Apache Atlas
Apache Atlas is an open-source metadata management and data governance platform (data governance) for defining, cataloging, and managing data assets and their relationships across enterprise data ecosystems.
- Centralized metadata catalog and classification for data assets (data catalog)
- Business glossary and taxonomy management for consistent data definitions (data governance)
- Entity modeling, lineage tracking, and impact analysis for datasets and processes (data lineage)
- Fine-grained security with tag-based access control and policy-driven governance (data security and access control)
- Extensible type system, Representational State Transfer (REST) APIs, and integration hooks for connecting to external data platforms and tools (integration and extensibility)
More About Apache Atlas
Apache Atlas is a project of The Apache Software Foundation focused on metadata management and data governance (data governance) within complex data platforms, especially those that include distributed data processing and storage technologies. It provides a framework to define, catalog, and manage technical and business metadata so that organizations can understand what data they have, where it resides, how it is used, and how it is controlled.
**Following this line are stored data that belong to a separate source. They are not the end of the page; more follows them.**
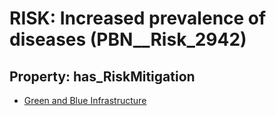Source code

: # RISK: __Increased prevalence of diseases__ (PBN__Risk_2942)

## Property: has_RiskMitigation

* [Green and Blue Infrastructure](PBN__Mitigation_1144)


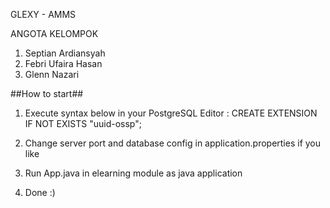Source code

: GLEXY - AMMS

ANGOTA KELOMPOK
1) Septian Ardiansyah
2) Febri Ufaira Hasan
3) Glenn Nazari

##How to start##

1) Execute syntax below in your PostgreSQL Editor : 
CREATE EXTENSION IF NOT EXISTS "uuid-ossp";

2) Change server port and database config in application.properties if you like

3) Run App.java in elearning module as java application

4) Done :)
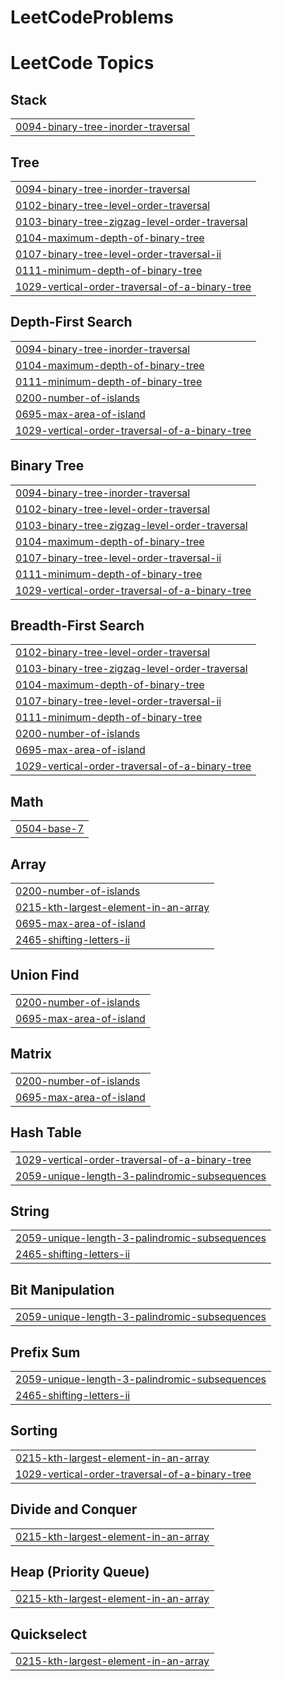 # LeetCodeProblems
<!---LeetCode Topics Start-->
# LeetCode Topics
## Stack
|  |
| ------- |
| [0094-binary-tree-inorder-traversal](https://github.com/subhashts03/LeetCodeProblems/tree/master/0094-binary-tree-inorder-traversal) |
## Tree
|  |
| ------- |
| [0094-binary-tree-inorder-traversal](https://github.com/subhashts03/LeetCodeProblems/tree/master/0094-binary-tree-inorder-traversal) |
| [0102-binary-tree-level-order-traversal](https://github.com/subhashts03/LeetCodeProblems/tree/master/0102-binary-tree-level-order-traversal) |
| [0103-binary-tree-zigzag-level-order-traversal](https://github.com/subhashts03/LeetCodeProblems/tree/master/0103-binary-tree-zigzag-level-order-traversal) |
| [0104-maximum-depth-of-binary-tree](https://github.com/subhashts03/LeetCodeProblems/tree/master/0104-maximum-depth-of-binary-tree) |
| [0107-binary-tree-level-order-traversal-ii](https://github.com/subhashts03/LeetCodeProblems/tree/master/0107-binary-tree-level-order-traversal-ii) |
| [0111-minimum-depth-of-binary-tree](https://github.com/subhashts03/LeetCodeProblems/tree/master/0111-minimum-depth-of-binary-tree) |
| [1029-vertical-order-traversal-of-a-binary-tree](https://github.com/subhashts03/LeetCodeProblems/tree/master/1029-vertical-order-traversal-of-a-binary-tree) |
## Depth-First Search
|  |
| ------- |
| [0094-binary-tree-inorder-traversal](https://github.com/subhashts03/LeetCodeProblems/tree/master/0094-binary-tree-inorder-traversal) |
| [0104-maximum-depth-of-binary-tree](https://github.com/subhashts03/LeetCodeProblems/tree/master/0104-maximum-depth-of-binary-tree) |
| [0111-minimum-depth-of-binary-tree](https://github.com/subhashts03/LeetCodeProblems/tree/master/0111-minimum-depth-of-binary-tree) |
| [0200-number-of-islands](https://github.com/subhashts03/LeetCodeProblems/tree/master/0200-number-of-islands) |
| [0695-max-area-of-island](https://github.com/subhashts03/LeetCodeProblems/tree/master/0695-max-area-of-island) |
| [1029-vertical-order-traversal-of-a-binary-tree](https://github.com/subhashts03/LeetCodeProblems/tree/master/1029-vertical-order-traversal-of-a-binary-tree) |
## Binary Tree
|  |
| ------- |
| [0094-binary-tree-inorder-traversal](https://github.com/subhashts03/LeetCodeProblems/tree/master/0094-binary-tree-inorder-traversal) |
| [0102-binary-tree-level-order-traversal](https://github.com/subhashts03/LeetCodeProblems/tree/master/0102-binary-tree-level-order-traversal) |
| [0103-binary-tree-zigzag-level-order-traversal](https://github.com/subhashts03/LeetCodeProblems/tree/master/0103-binary-tree-zigzag-level-order-traversal) |
| [0104-maximum-depth-of-binary-tree](https://github.com/subhashts03/LeetCodeProblems/tree/master/0104-maximum-depth-of-binary-tree) |
| [0107-binary-tree-level-order-traversal-ii](https://github.com/subhashts03/LeetCodeProblems/tree/master/0107-binary-tree-level-order-traversal-ii) |
| [0111-minimum-depth-of-binary-tree](https://github.com/subhashts03/LeetCodeProblems/tree/master/0111-minimum-depth-of-binary-tree) |
| [1029-vertical-order-traversal-of-a-binary-tree](https://github.com/subhashts03/LeetCodeProblems/tree/master/1029-vertical-order-traversal-of-a-binary-tree) |
## Breadth-First Search
|  |
| ------- |
| [0102-binary-tree-level-order-traversal](https://github.com/subhashts03/LeetCodeProblems/tree/master/0102-binary-tree-level-order-traversal) |
| [0103-binary-tree-zigzag-level-order-traversal](https://github.com/subhashts03/LeetCodeProblems/tree/master/0103-binary-tree-zigzag-level-order-traversal) |
| [0104-maximum-depth-of-binary-tree](https://github.com/subhashts03/LeetCodeProblems/tree/master/0104-maximum-depth-of-binary-tree) |
| [0107-binary-tree-level-order-traversal-ii](https://github.com/subhashts03/LeetCodeProblems/tree/master/0107-binary-tree-level-order-traversal-ii) |
| [0111-minimum-depth-of-binary-tree](https://github.com/subhashts03/LeetCodeProblems/tree/master/0111-minimum-depth-of-binary-tree) |
| [0200-number-of-islands](https://github.com/subhashts03/LeetCodeProblems/tree/master/0200-number-of-islands) |
| [0695-max-area-of-island](https://github.com/subhashts03/LeetCodeProblems/tree/master/0695-max-area-of-island) |
| [1029-vertical-order-traversal-of-a-binary-tree](https://github.com/subhashts03/LeetCodeProblems/tree/master/1029-vertical-order-traversal-of-a-binary-tree) |
## Math
|  |
| ------- |
| [0504-base-7](https://github.com/subhashts03/LeetCodeProblems/tree/master/0504-base-7) |
## Array
|  |
| ------- |
| [0200-number-of-islands](https://github.com/subhashts03/LeetCodeProblems/tree/master/0200-number-of-islands) |
| [0215-kth-largest-element-in-an-array](https://github.com/subhashts03/LeetCodeProblems/tree/master/0215-kth-largest-element-in-an-array) |
| [0695-max-area-of-island](https://github.com/subhashts03/LeetCodeProblems/tree/master/0695-max-area-of-island) |
| [2465-shifting-letters-ii](https://github.com/subhashts03/LeetCodeProblems/tree/master/2465-shifting-letters-ii) |
## Union Find
|  |
| ------- |
| [0200-number-of-islands](https://github.com/subhashts03/LeetCodeProblems/tree/master/0200-number-of-islands) |
| [0695-max-area-of-island](https://github.com/subhashts03/LeetCodeProblems/tree/master/0695-max-area-of-island) |
## Matrix
|  |
| ------- |
| [0200-number-of-islands](https://github.com/subhashts03/LeetCodeProblems/tree/master/0200-number-of-islands) |
| [0695-max-area-of-island](https://github.com/subhashts03/LeetCodeProblems/tree/master/0695-max-area-of-island) |
## Hash Table
|  |
| ------- |
| [1029-vertical-order-traversal-of-a-binary-tree](https://github.com/subhashts03/LeetCodeProblems/tree/master/1029-vertical-order-traversal-of-a-binary-tree) |
| [2059-unique-length-3-palindromic-subsequences](https://github.com/subhashts03/LeetCodeProblems/tree/master/2059-unique-length-3-palindromic-subsequences) |
## String
|  |
| ------- |
| [2059-unique-length-3-palindromic-subsequences](https://github.com/subhashts03/LeetCodeProblems/tree/master/2059-unique-length-3-palindromic-subsequences) |
| [2465-shifting-letters-ii](https://github.com/subhashts03/LeetCodeProblems/tree/master/2465-shifting-letters-ii) |
## Bit Manipulation
|  |
| ------- |
| [2059-unique-length-3-palindromic-subsequences](https://github.com/subhashts03/LeetCodeProblems/tree/master/2059-unique-length-3-palindromic-subsequences) |
## Prefix Sum
|  |
| ------- |
| [2059-unique-length-3-palindromic-subsequences](https://github.com/subhashts03/LeetCodeProblems/tree/master/2059-unique-length-3-palindromic-subsequences) |
| [2465-shifting-letters-ii](https://github.com/subhashts03/LeetCodeProblems/tree/master/2465-shifting-letters-ii) |
## Sorting
|  |
| ------- |
| [0215-kth-largest-element-in-an-array](https://github.com/subhashts03/LeetCodeProblems/tree/master/0215-kth-largest-element-in-an-array) |
| [1029-vertical-order-traversal-of-a-binary-tree](https://github.com/subhashts03/LeetCodeProblems/tree/master/1029-vertical-order-traversal-of-a-binary-tree) |
## Divide and Conquer
|  |
| ------- |
| [0215-kth-largest-element-in-an-array](https://github.com/subhashts03/LeetCodeProblems/tree/master/0215-kth-largest-element-in-an-array) |
## Heap (Priority Queue)
|  |
| ------- |
| [0215-kth-largest-element-in-an-array](https://github.com/subhashts03/LeetCodeProblems/tree/master/0215-kth-largest-element-in-an-array) |
## Quickselect
|  |
| ------- |
| [0215-kth-largest-element-in-an-array](https://github.com/subhashts03/LeetCodeProblems/tree/master/0215-kth-largest-element-in-an-array) |
<!---LeetCode Topics End-->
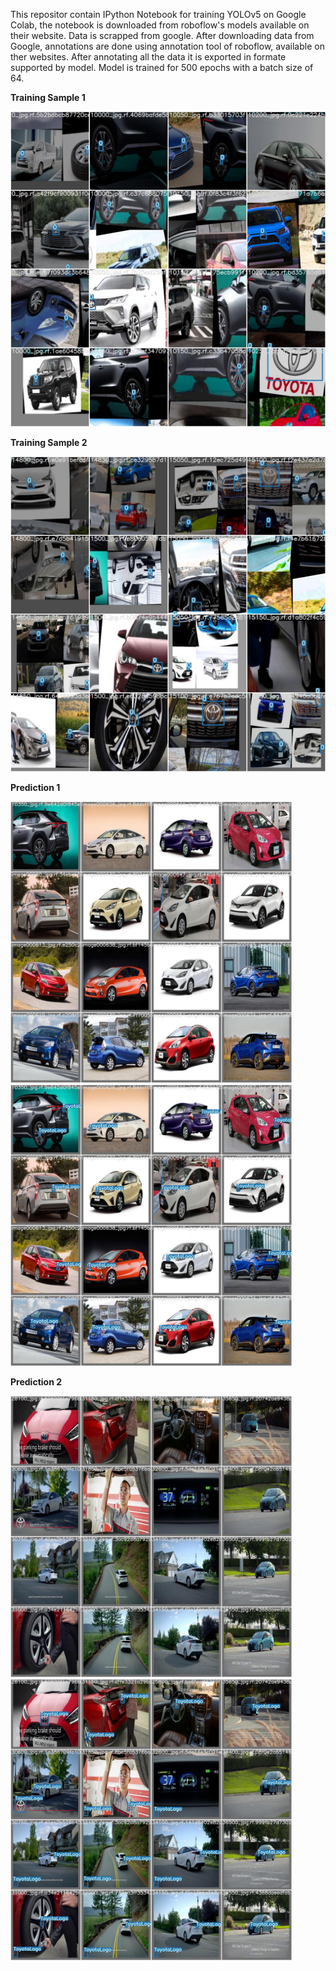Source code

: This repositor contain IPython Notebook for training YOLOv5 on Google Colab, the notebook is downloaded from roboflow's models available on their website.
Data is scrapped from google.
After downloading data from Google, annotations are done using annotation tool of roboflow, available on ther websites.
After annotating all the data it is exported in formate supported by model.
Model is trained for 500 epochs with a batch size of 64.

**Training Sample 1**

<img src="/images/train/train0.jpg" width = 600>


**Training Sample 2**

<img src="/images/train/train1.jpg" width = 600>


**Prediction 1**

<img src="/images/prediction/Pred1.jpg" width = 450>    <img src="/images/prediction/Pred1_1.jpg" width = 450>


**Prediction 2**

<img src="/images/prediction/Pred2.jpg" width = 450>    <img src="/images/prediction/Pred2_1.jpg" width = 450>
At the core of Apache Atlas is a metadata repository and type system (metadata management) that models data assets as entities, classifications, and relationships. The type system allows definition of custom entity types and attributes for datasets, databases, tables, columns, processes, and other resources. Classifications (often referred to as tags or labels) can be attached to entities to express business meaning, sensitivity, or compliance attributes, forming the basis for governance policies and search.
Atlas provides a metadata catalog (data catalog) with capabilities for search, discovery, and browsing of data assets. Users can query metadata by technical attributes, business terms, or classifications, and can navigate relationships such as which processes create or consume particular datasets. A business glossary (business metadata management) allows definition of business terms and their association with technical entities, which helps align business and technical views of data.
Data lineage and impact analysis (data lineage) are central capabilities of Apache Atlas. The system can capture relationships between processes and datasets, such as input and output tables for data pipelines. This enables visualization of end-to-end lineage paths and analysis of how changes to upstream assets may affect downstream reports, applications, or analytics. Lineage information supports audit, compliance checks, and debugging of data flows.
For access control and governance policies, Atlas includes tag-based security integration (data security and access control). Classifications applied to entities can drive policies that external systems use to enforce access rules, such as column-level or table-level controls aligned with data sensitivity classifications. Policies can be defined based on tags, users, or groups, which allows decoupling of security rules from the underlying physical data layout.
Apache Atlas exposes REST APIs and hook mechanisms (integration and extensibility) to integrate with external data systems and tools. Connectors can publish metadata, lineage events, and classifications into Atlas from processing engines or storage services. The extensible type system and Application Programming Interface (API) surface allow adaptation to different data platforms and organizational models, so Atlas can function as a central metadata and governance service across heterogeneous environments.
In enterprise environments, Apache Atlas is positioned as a data governance and metadata backbone (data governance, metadata management). It supports regulatory compliance efforts, internal data policies, and cross-team collaboration by making metadata, lineage, and classifications centrally available. Its alignment with open-source ecosystems and its focus on metadata modeling, lineage, cataloging, and policy-driven tagging place it in the categories of data catalog, data governance, and metadata management platforms for large-scale data infrastructure.